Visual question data

────

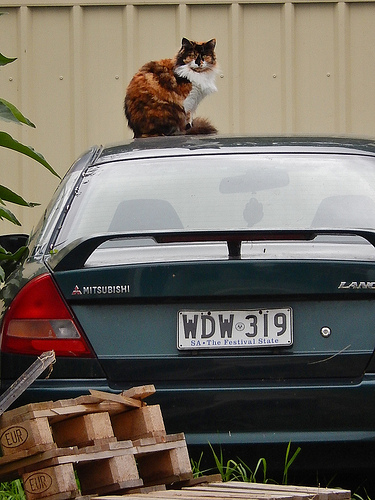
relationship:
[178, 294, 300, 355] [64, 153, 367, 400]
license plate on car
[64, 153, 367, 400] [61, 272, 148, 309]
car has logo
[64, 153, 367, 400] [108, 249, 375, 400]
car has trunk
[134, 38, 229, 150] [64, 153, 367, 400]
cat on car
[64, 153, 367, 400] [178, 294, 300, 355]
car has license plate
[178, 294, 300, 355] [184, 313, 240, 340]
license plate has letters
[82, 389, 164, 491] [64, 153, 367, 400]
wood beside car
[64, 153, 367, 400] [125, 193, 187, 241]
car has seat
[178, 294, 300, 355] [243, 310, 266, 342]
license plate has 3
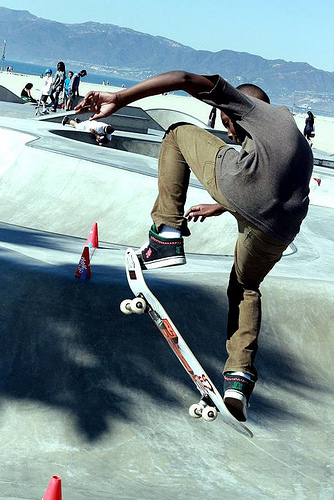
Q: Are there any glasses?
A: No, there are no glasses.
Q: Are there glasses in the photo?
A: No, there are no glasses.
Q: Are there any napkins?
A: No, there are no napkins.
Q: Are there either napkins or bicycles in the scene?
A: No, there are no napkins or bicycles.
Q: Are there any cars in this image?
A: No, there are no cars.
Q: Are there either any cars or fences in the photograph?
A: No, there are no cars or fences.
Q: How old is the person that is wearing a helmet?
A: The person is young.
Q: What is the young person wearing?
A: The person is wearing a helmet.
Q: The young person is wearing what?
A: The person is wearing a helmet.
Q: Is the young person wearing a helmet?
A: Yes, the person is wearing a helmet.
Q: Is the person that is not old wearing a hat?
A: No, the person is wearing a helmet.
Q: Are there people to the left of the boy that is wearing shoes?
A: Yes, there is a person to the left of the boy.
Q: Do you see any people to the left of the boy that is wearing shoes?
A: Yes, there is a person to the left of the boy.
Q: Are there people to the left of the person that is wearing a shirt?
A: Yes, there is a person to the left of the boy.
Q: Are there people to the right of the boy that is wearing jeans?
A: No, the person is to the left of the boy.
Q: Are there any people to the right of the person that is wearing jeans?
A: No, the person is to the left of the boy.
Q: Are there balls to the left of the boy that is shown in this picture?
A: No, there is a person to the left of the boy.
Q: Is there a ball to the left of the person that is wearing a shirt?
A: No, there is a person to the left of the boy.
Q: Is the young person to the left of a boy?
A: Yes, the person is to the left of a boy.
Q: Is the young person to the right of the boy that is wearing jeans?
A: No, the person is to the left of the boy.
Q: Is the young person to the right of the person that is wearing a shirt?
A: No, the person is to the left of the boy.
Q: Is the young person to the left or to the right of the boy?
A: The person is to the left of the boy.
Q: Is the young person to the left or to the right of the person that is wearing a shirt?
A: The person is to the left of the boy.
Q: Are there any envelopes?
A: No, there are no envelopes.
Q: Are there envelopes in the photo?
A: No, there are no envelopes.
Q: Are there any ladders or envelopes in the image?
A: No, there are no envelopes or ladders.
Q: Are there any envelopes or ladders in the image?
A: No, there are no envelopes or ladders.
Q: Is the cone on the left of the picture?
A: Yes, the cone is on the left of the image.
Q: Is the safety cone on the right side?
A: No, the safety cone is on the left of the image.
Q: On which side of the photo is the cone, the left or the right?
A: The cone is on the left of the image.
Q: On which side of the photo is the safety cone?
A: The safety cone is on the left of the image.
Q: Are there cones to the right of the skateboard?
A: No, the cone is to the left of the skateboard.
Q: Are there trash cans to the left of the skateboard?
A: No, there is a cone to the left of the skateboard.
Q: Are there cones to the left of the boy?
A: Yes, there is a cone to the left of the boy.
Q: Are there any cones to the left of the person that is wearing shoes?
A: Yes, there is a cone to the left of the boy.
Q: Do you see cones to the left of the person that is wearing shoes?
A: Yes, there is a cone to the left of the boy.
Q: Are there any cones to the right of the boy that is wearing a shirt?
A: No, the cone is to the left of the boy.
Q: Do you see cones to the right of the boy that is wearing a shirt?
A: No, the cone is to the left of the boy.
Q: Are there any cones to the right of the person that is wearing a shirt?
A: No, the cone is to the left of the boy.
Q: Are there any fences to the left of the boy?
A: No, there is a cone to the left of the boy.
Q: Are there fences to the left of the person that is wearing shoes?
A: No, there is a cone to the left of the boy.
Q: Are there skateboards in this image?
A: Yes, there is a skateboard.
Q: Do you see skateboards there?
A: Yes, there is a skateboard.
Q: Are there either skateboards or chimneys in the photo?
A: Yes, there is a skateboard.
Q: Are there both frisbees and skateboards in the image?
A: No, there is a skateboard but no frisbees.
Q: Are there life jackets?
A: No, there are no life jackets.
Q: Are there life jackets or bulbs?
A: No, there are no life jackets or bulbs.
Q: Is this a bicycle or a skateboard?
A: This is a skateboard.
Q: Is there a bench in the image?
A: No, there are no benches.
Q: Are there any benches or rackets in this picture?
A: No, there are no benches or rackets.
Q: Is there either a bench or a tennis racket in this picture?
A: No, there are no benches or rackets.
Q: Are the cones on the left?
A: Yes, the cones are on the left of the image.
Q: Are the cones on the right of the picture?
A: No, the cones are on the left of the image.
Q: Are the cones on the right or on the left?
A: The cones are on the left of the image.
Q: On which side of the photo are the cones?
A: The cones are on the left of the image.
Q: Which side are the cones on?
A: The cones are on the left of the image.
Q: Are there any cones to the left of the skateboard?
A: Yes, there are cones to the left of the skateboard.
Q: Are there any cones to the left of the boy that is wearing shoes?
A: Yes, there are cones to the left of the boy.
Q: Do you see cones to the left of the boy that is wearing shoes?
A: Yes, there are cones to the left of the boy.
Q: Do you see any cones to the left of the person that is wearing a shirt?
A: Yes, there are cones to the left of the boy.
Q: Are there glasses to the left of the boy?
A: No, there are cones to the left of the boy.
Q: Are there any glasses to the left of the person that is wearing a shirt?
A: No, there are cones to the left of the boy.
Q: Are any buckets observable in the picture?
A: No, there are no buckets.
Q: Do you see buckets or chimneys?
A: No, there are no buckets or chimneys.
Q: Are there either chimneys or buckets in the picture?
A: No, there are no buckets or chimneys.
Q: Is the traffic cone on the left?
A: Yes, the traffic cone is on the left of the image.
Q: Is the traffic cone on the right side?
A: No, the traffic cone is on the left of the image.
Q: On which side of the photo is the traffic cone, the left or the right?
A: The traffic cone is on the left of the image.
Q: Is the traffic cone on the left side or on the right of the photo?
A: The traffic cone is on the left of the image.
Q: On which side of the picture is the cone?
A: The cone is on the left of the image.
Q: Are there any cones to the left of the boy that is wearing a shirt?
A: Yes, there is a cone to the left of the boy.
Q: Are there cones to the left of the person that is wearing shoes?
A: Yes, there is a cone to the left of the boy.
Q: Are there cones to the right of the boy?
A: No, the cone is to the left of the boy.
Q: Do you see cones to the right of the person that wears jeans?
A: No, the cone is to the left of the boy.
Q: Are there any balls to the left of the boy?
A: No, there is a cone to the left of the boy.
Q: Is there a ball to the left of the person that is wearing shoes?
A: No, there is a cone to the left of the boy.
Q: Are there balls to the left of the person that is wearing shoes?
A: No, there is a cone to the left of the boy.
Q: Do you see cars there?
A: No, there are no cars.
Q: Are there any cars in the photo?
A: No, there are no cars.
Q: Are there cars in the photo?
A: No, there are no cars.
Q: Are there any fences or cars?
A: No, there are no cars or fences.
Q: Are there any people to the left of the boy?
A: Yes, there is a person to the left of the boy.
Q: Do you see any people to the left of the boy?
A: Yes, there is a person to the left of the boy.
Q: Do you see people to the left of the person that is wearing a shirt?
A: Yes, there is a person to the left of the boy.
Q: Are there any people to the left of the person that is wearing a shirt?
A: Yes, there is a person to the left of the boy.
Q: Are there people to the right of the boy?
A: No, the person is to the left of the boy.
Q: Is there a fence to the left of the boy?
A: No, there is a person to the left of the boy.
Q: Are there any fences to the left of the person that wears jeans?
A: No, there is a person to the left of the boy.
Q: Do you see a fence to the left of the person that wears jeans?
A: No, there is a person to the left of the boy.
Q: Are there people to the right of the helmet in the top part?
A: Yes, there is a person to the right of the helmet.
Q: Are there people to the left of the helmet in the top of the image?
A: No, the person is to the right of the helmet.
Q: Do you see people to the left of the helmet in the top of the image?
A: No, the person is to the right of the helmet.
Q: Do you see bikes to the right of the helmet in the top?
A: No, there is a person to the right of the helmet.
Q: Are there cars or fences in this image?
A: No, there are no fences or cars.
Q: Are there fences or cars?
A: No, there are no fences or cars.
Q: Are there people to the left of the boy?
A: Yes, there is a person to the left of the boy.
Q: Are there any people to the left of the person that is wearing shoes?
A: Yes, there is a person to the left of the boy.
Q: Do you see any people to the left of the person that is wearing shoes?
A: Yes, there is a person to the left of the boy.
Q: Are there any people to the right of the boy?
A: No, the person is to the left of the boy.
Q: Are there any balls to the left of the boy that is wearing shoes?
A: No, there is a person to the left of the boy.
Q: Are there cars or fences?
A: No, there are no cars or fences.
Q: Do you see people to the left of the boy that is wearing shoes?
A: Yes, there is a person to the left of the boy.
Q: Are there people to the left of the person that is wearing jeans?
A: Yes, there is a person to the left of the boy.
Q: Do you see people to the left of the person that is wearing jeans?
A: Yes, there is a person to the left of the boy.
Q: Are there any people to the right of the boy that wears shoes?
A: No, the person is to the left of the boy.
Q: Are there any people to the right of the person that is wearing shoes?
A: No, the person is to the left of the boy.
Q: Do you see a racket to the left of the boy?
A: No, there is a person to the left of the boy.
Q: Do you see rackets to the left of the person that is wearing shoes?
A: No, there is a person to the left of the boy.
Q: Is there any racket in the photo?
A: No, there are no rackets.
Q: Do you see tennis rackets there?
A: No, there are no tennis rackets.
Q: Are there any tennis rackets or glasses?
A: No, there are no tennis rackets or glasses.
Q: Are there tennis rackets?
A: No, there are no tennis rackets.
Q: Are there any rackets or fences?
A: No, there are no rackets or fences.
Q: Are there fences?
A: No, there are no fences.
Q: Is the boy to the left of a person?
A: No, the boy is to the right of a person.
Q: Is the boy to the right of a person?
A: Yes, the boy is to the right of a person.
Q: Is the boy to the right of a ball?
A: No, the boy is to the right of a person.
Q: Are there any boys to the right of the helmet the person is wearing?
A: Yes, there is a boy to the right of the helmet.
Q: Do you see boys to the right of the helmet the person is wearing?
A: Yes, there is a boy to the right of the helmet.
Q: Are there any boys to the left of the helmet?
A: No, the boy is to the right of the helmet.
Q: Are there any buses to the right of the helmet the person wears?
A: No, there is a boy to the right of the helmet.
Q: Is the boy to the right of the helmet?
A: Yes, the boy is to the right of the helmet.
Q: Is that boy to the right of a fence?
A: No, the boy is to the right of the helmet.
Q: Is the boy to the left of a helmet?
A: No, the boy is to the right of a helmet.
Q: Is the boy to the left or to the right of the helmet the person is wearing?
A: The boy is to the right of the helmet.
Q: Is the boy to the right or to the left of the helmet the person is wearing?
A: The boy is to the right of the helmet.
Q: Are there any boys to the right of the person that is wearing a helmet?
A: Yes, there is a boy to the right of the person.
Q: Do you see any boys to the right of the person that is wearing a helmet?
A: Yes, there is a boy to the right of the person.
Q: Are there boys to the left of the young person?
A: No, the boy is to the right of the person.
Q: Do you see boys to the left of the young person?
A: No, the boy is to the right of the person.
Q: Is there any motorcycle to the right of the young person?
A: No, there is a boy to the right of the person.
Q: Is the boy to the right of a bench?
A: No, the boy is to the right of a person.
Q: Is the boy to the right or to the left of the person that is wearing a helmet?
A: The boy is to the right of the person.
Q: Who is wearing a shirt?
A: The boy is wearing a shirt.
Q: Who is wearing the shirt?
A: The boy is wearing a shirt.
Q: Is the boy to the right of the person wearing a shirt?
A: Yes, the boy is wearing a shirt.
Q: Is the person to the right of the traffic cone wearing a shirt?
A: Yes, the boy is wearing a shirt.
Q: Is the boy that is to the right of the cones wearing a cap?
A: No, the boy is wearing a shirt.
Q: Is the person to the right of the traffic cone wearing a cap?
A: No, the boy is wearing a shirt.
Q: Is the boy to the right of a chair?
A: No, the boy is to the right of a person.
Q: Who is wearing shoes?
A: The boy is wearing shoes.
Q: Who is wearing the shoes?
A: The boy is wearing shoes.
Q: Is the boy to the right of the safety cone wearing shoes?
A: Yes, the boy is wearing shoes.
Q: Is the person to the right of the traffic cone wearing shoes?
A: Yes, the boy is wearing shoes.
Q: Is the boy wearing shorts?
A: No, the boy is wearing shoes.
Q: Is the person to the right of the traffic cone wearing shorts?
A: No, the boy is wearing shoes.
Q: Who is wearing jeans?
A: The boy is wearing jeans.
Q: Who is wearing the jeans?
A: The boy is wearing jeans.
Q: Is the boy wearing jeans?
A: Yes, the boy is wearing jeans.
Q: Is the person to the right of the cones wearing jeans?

────

-- Problem to solve --
Please copy the items above from their start through the line containing "A: No, the person is wearing a helmet.", both ends included. Leave out the pictures.

-- Solution below --
relationship:
[178, 294, 300, 355] [64, 153, 367, 400]
license plate on car
[64, 153, 367, 400] [61, 272, 148, 309]
car has logo
[64, 153, 367, 400] [108, 249, 375, 400]
car has trunk
[134, 38, 229, 150] [64, 153, 367, 400]
cat on car
[64, 153, 367, 400] [178, 294, 300, 355]
car has license plate
[178, 294, 300, 355] [184, 313, 240, 340]
license plate has letters
[82, 389, 164, 491] [64, 153, 367, 400]
wood beside car
[64, 153, 367, 400] [125, 193, 187, 241]
car has seat
[178, 294, 300, 355] [243, 310, 266, 342]
license plate has 3
Q: Are there any glasses?
A: No, there are no glasses.
Q: Are there glasses in the photo?
A: No, there are no glasses.
Q: Are there any napkins?
A: No, there are no napkins.
Q: Are there either napkins or bicycles in the scene?
A: No, there are no napkins or bicycles.
Q: Are there any cars in this image?
A: No, there are no cars.
Q: Are there either any cars or fences in the photograph?
A: No, there are no cars or fences.
Q: How old is the person that is wearing a helmet?
A: The person is young.
Q: What is the young person wearing?
A: The person is wearing a helmet.
Q: The young person is wearing what?
A: The person is wearing a helmet.
Q: Is the young person wearing a helmet?
A: Yes, the person is wearing a helmet.
Q: Is the person that is not old wearing a hat?
A: No, the person is wearing a helmet.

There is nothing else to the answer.